## TASK INSTRUCTIONS
Below are records; how many of their lines hold the string "study"? Reply with nothing but the number.

+++ DATA SHOWN +++

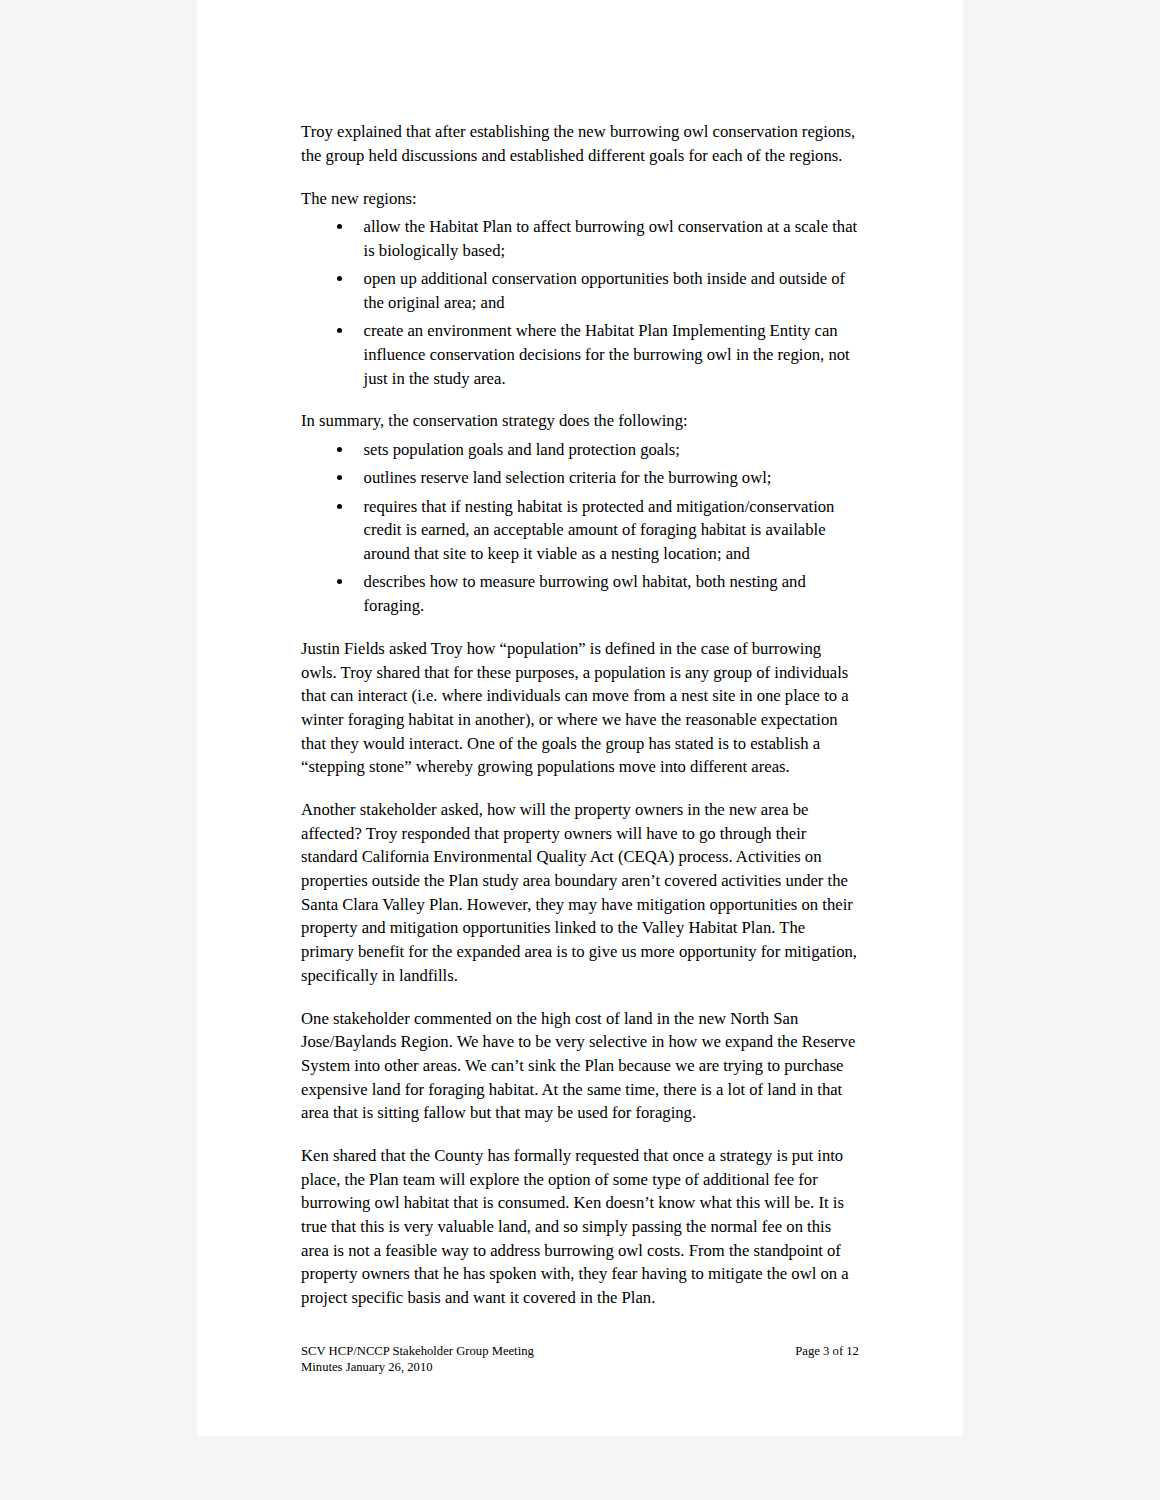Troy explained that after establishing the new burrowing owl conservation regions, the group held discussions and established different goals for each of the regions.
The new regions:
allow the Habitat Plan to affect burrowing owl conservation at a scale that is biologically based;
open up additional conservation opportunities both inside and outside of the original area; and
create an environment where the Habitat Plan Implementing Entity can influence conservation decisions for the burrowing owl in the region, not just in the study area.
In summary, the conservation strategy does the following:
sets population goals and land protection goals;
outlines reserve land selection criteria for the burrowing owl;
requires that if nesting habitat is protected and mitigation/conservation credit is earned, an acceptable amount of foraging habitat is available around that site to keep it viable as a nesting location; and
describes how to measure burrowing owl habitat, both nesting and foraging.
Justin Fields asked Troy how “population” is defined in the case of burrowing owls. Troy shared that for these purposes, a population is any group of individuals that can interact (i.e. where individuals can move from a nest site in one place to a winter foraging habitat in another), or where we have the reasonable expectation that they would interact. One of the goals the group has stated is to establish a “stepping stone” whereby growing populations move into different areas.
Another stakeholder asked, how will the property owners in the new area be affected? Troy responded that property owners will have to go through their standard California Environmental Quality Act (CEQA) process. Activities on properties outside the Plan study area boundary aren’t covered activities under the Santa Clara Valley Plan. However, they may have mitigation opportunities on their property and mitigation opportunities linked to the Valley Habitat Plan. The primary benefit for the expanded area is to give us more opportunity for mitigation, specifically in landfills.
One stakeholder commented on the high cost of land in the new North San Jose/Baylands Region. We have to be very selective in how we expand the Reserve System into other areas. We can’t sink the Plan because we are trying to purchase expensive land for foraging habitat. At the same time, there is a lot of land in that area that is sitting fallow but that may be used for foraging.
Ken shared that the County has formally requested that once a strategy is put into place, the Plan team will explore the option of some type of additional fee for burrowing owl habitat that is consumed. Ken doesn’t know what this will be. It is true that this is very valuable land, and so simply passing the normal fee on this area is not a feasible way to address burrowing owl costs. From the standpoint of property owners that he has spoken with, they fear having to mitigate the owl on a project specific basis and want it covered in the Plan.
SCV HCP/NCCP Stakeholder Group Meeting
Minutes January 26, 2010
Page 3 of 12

+++

## TASK SOLUTION
2